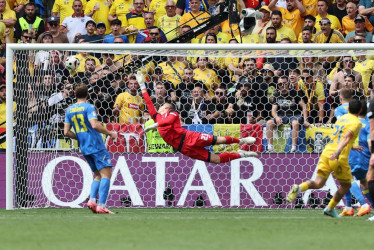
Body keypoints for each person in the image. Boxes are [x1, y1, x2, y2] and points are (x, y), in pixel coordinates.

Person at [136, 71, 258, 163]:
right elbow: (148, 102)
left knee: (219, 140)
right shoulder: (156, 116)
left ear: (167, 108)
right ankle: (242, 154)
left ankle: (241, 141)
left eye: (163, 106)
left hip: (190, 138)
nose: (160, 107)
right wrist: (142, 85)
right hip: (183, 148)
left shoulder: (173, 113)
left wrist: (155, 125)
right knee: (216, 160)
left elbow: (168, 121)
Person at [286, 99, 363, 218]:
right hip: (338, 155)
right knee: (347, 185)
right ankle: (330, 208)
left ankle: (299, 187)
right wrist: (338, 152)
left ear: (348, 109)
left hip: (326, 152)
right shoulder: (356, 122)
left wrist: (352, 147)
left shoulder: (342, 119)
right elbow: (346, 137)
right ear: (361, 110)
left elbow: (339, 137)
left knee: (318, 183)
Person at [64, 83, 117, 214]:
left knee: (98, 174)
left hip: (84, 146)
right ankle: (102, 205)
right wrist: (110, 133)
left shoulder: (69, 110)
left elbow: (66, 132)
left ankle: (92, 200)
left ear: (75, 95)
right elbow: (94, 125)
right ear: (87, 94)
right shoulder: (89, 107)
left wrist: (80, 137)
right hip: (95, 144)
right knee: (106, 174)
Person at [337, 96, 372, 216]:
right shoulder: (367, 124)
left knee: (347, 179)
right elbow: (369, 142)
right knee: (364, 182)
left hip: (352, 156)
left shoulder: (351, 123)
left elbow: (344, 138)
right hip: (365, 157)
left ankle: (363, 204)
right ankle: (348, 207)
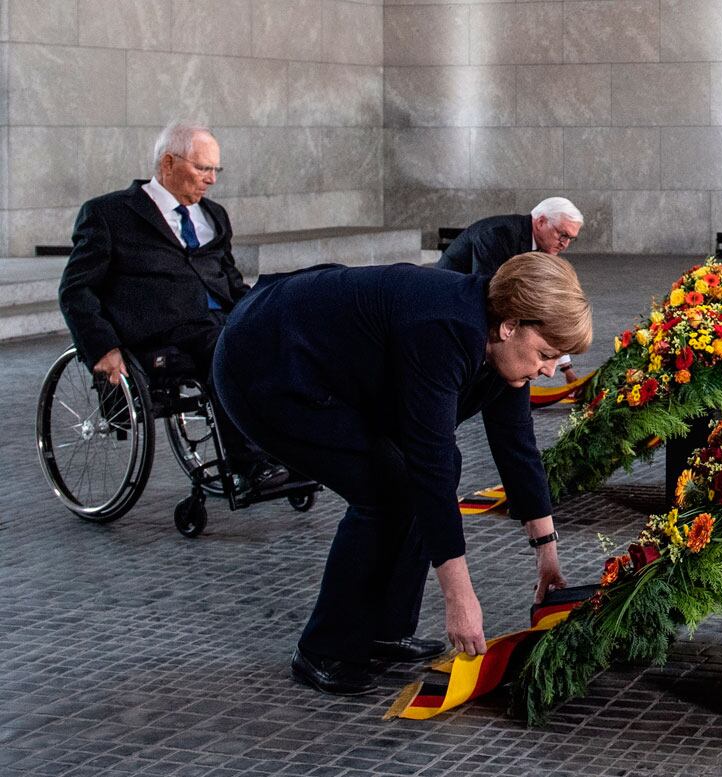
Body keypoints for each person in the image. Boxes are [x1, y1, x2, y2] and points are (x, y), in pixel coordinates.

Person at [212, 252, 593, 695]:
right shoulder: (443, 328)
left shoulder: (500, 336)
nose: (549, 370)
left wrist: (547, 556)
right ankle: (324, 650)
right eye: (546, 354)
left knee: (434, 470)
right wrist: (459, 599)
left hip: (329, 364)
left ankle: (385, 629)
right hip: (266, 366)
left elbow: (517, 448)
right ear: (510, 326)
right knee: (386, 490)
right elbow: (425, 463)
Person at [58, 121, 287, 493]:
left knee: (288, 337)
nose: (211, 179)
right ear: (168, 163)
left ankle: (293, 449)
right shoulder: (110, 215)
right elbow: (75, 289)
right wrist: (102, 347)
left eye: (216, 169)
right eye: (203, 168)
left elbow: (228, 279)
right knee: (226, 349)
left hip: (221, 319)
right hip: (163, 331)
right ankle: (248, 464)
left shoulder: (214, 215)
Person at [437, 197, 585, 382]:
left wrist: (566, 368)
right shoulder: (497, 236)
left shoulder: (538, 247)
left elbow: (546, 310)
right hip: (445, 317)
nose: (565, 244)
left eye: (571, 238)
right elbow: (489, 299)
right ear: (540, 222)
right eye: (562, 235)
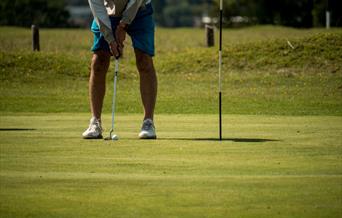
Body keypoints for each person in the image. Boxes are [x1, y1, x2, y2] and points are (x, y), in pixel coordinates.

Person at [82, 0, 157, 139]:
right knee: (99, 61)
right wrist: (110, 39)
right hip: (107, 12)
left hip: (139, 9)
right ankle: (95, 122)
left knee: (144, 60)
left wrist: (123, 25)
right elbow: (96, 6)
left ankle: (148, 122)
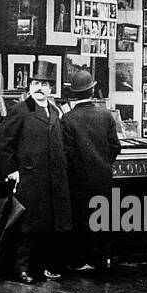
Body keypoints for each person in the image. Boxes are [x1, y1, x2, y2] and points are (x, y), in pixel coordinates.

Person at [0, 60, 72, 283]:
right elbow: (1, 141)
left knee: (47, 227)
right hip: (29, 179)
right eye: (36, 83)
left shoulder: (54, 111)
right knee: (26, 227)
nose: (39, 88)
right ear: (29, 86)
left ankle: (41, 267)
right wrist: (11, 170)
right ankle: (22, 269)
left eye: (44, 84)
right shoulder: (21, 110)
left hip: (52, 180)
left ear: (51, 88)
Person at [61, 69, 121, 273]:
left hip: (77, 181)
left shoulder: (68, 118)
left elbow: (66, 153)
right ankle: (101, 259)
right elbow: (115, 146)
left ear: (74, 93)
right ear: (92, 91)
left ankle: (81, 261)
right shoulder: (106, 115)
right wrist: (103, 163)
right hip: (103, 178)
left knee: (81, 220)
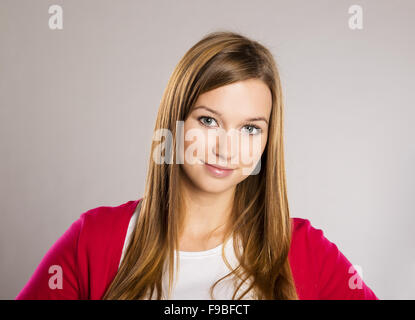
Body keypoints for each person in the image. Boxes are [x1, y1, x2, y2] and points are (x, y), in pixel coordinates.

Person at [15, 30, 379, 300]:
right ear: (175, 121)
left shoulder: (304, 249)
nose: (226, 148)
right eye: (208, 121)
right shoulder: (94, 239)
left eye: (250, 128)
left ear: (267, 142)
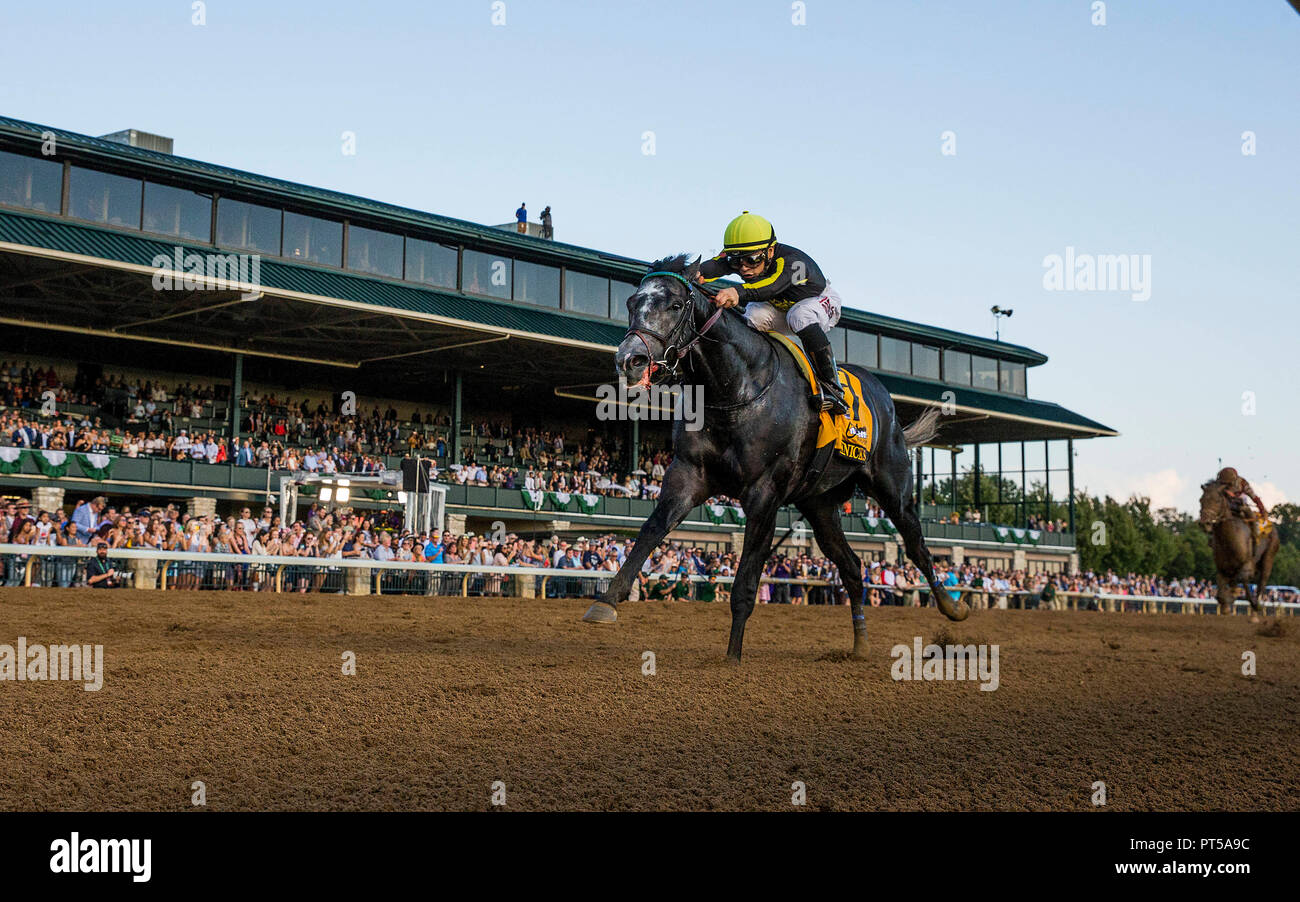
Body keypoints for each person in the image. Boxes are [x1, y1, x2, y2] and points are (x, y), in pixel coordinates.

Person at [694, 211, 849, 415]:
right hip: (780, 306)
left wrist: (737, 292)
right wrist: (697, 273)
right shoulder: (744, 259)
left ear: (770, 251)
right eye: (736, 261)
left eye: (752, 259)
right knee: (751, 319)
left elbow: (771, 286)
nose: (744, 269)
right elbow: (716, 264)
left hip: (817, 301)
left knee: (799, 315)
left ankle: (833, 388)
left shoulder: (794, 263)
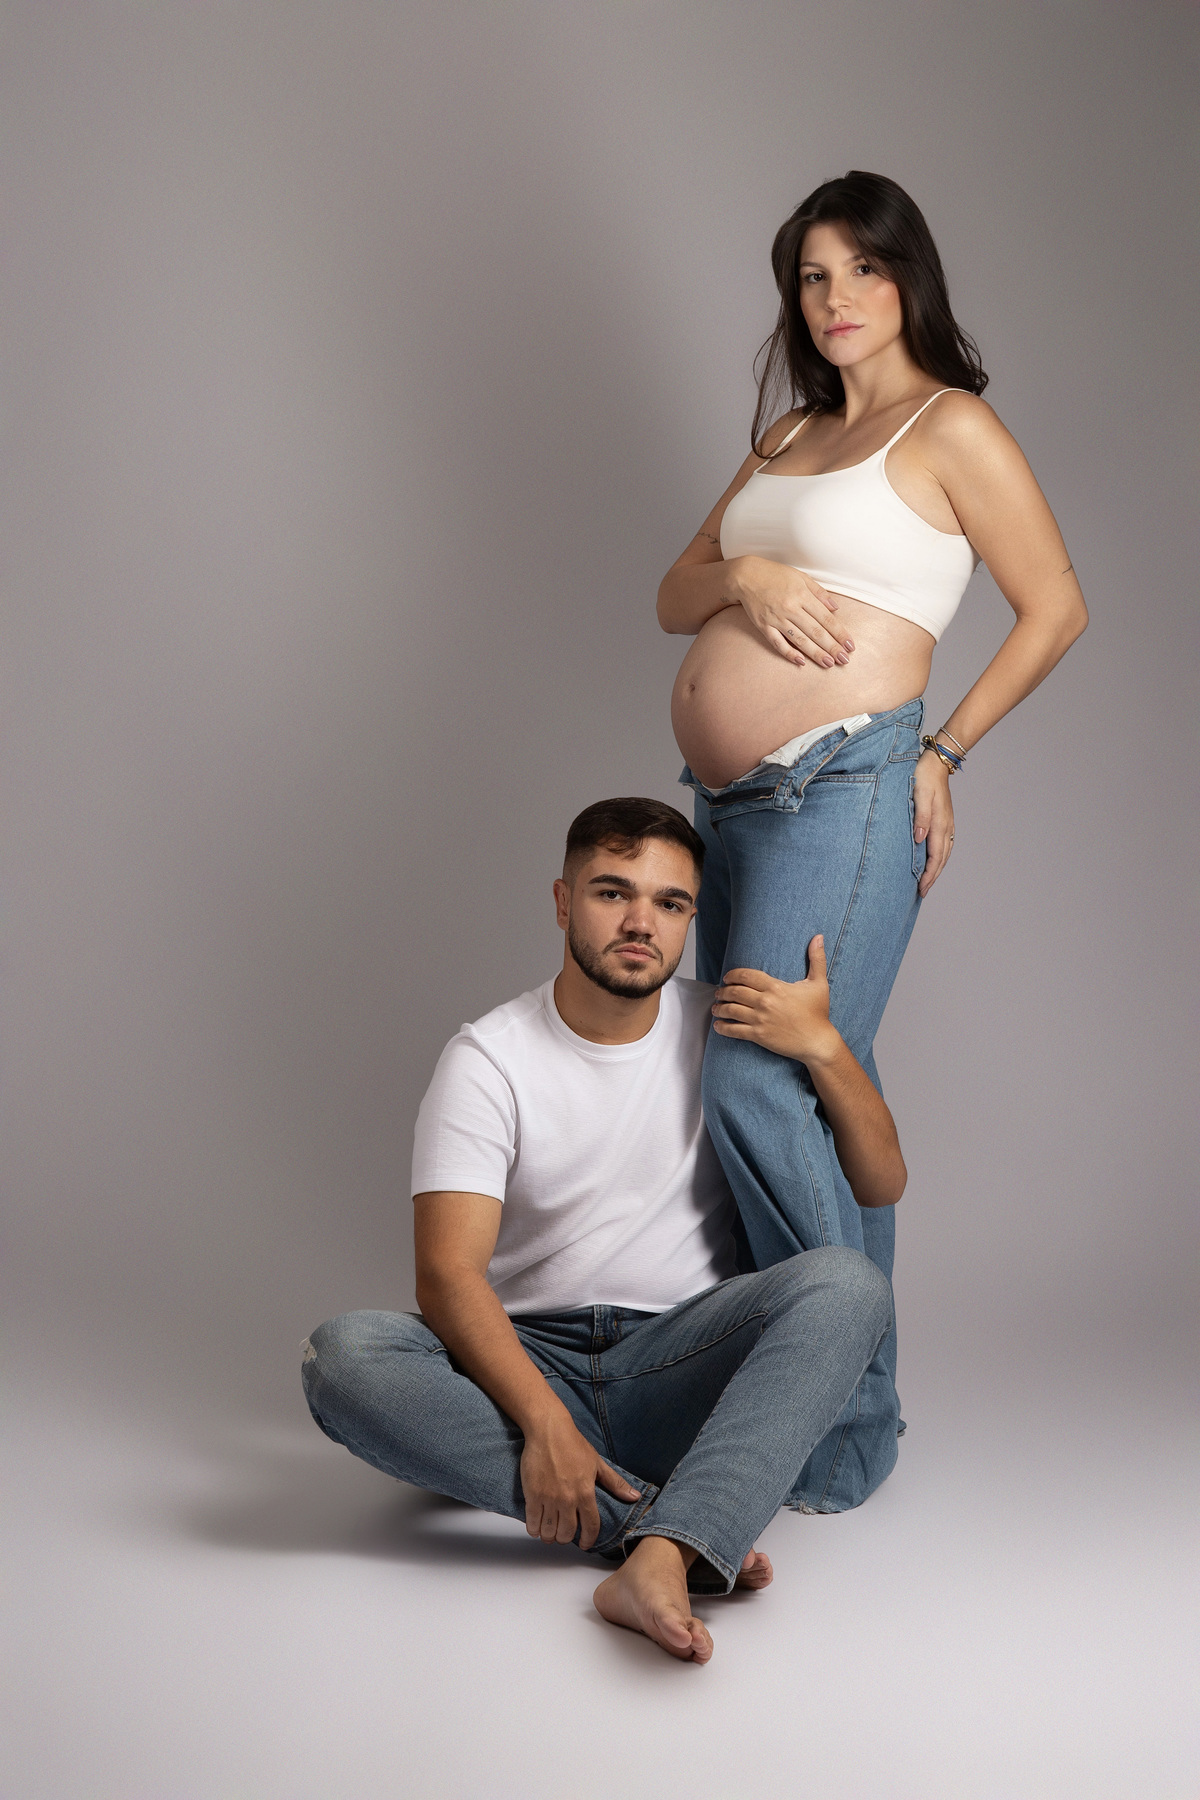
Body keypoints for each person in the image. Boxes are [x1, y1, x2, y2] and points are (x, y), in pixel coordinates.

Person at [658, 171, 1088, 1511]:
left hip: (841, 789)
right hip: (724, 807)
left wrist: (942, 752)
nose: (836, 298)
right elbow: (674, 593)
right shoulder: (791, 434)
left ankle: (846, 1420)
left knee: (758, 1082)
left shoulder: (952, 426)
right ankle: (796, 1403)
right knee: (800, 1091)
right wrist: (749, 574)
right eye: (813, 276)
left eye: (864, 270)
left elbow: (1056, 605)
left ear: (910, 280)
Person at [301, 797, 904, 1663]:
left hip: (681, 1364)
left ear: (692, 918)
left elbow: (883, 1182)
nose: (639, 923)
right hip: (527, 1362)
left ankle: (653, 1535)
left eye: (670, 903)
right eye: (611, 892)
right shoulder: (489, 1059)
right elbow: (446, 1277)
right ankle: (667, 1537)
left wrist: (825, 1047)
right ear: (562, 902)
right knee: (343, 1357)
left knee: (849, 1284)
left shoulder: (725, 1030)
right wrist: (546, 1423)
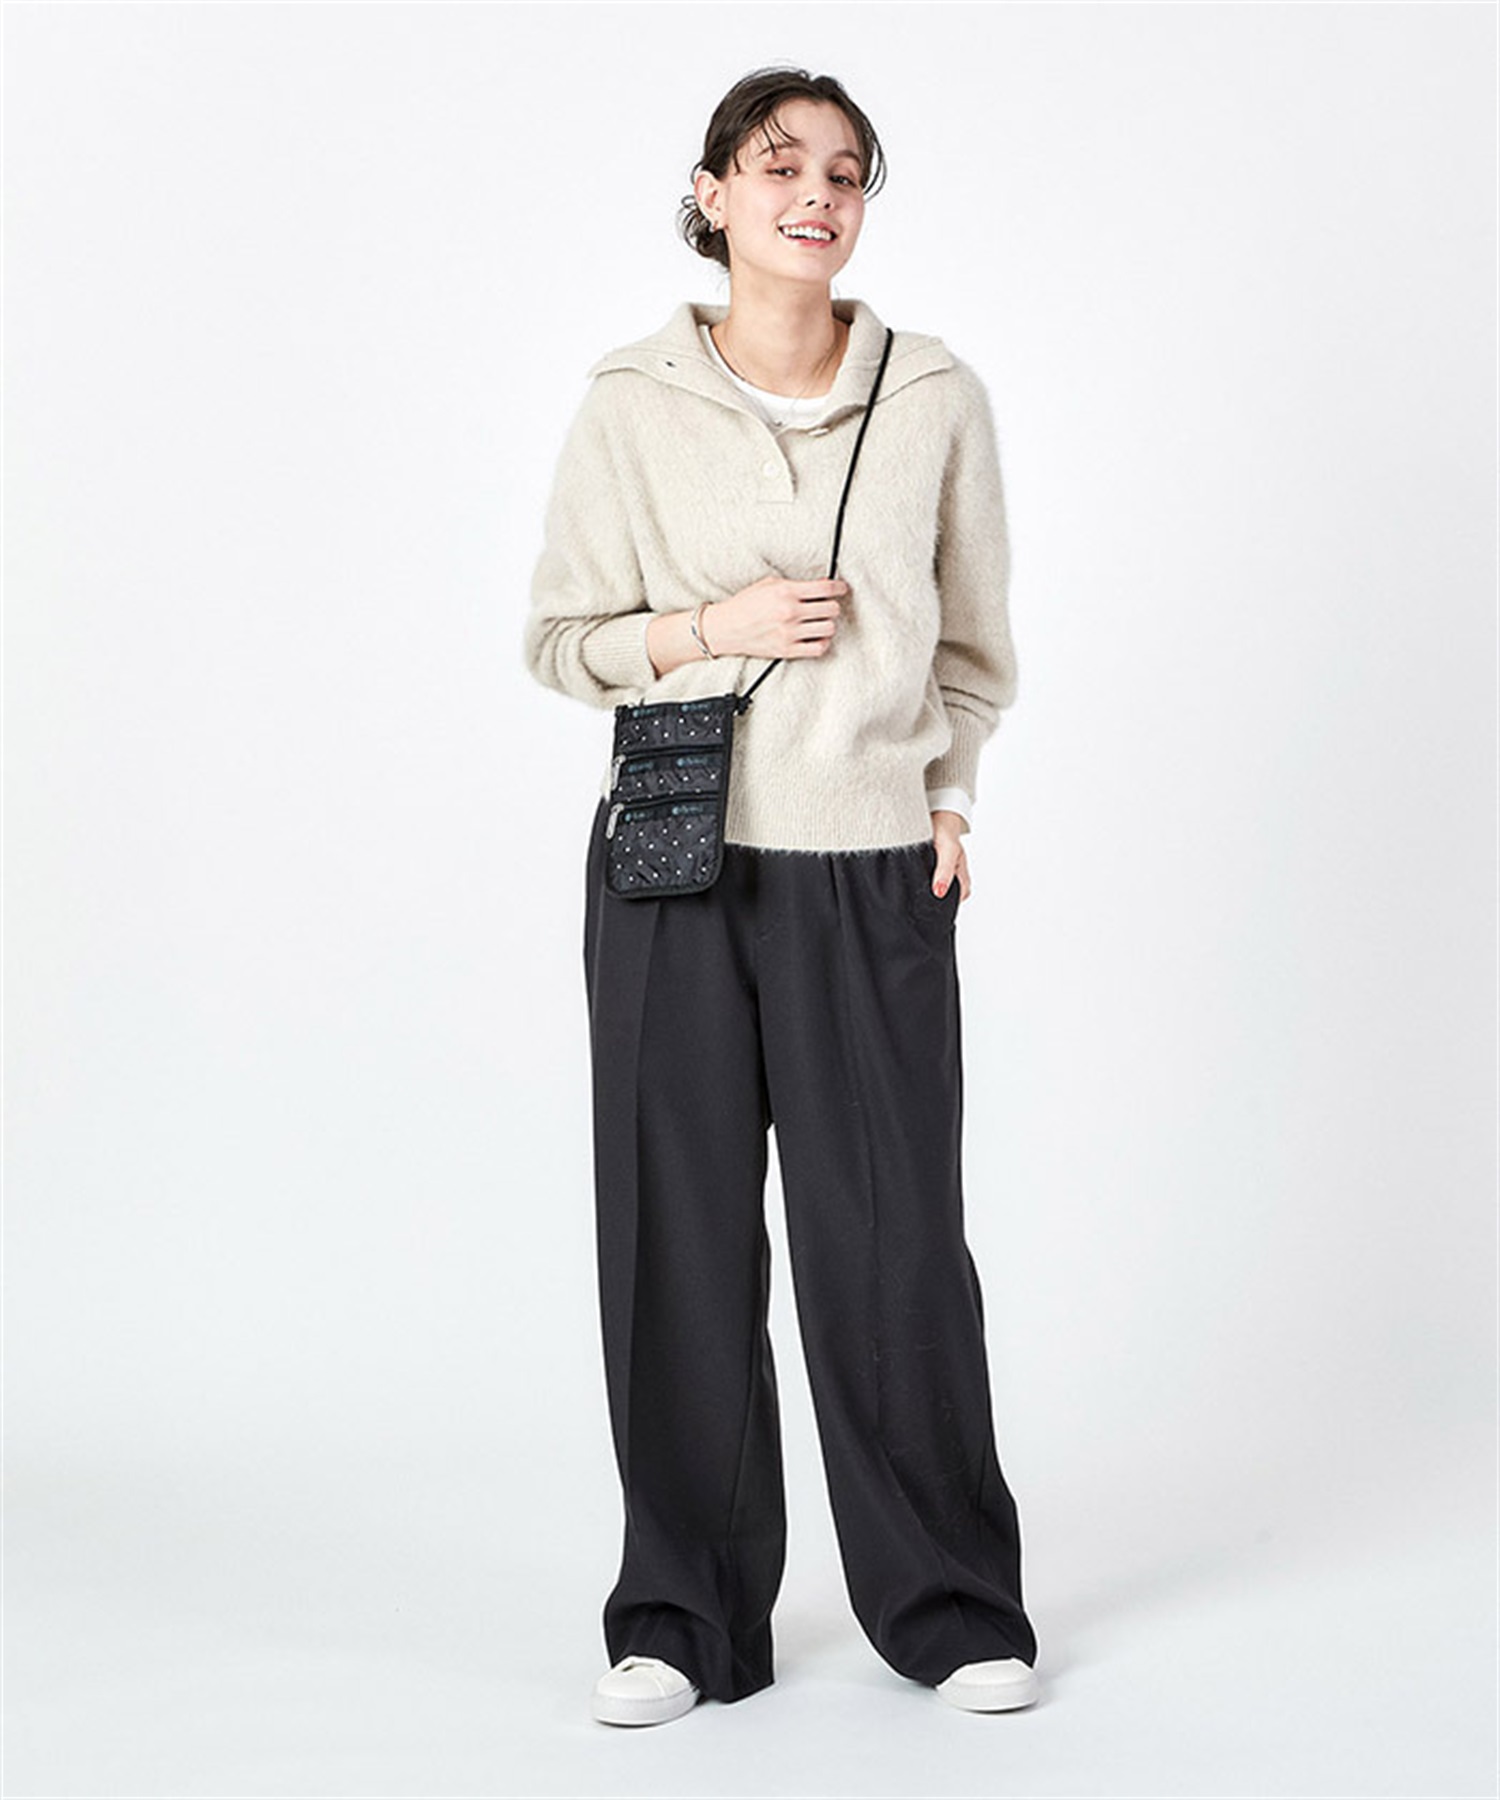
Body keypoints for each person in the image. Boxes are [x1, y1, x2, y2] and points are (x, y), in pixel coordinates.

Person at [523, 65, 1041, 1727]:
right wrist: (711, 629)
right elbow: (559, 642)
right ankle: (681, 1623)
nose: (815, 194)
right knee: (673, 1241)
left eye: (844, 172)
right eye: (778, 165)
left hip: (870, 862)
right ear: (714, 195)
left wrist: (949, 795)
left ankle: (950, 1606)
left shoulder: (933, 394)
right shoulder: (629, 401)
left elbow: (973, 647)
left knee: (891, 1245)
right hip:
+ + + + + + +
[Exercise]:
A word-for-word copy is needed, starting at the first line of the listing and ending with the line bearing "left elbow: (66, 132)". No pictures.

[Solved problem]:
Body keypoints for each person in the image. Boxes are [x1, y1, x2, y2] and points are (x, y), in pixel coordinates.

Person at [136, 71, 258, 163]:
right elbow: (148, 102)
left knee: (219, 140)
right shoulder: (156, 116)
left ear: (167, 108)
right ankle: (242, 154)
left ankle: (241, 141)
left eye: (163, 106)
left hip: (190, 138)
nose: (160, 107)
right wrist: (142, 85)
right hip: (183, 148)
left shoulder: (173, 113)
left wrist: (155, 125)
right knee: (216, 160)
left elbow: (168, 121)
Person at [286, 99, 363, 218]:
right hip: (338, 155)
right knee: (347, 185)
right ankle: (330, 208)
left ankle: (299, 187)
right wrist: (338, 152)
left ear: (348, 109)
left hip: (326, 152)
right shoulder: (356, 122)
left wrist: (352, 147)
left shoulder: (342, 119)
right elbow: (346, 137)
right ear: (361, 110)
left elbow: (339, 137)
left knee: (318, 183)
Person at [64, 83, 117, 214]:
left knee: (98, 174)
left hip: (84, 146)
right ankle: (102, 205)
right wrist: (110, 133)
left shoulder: (69, 110)
left elbow: (66, 132)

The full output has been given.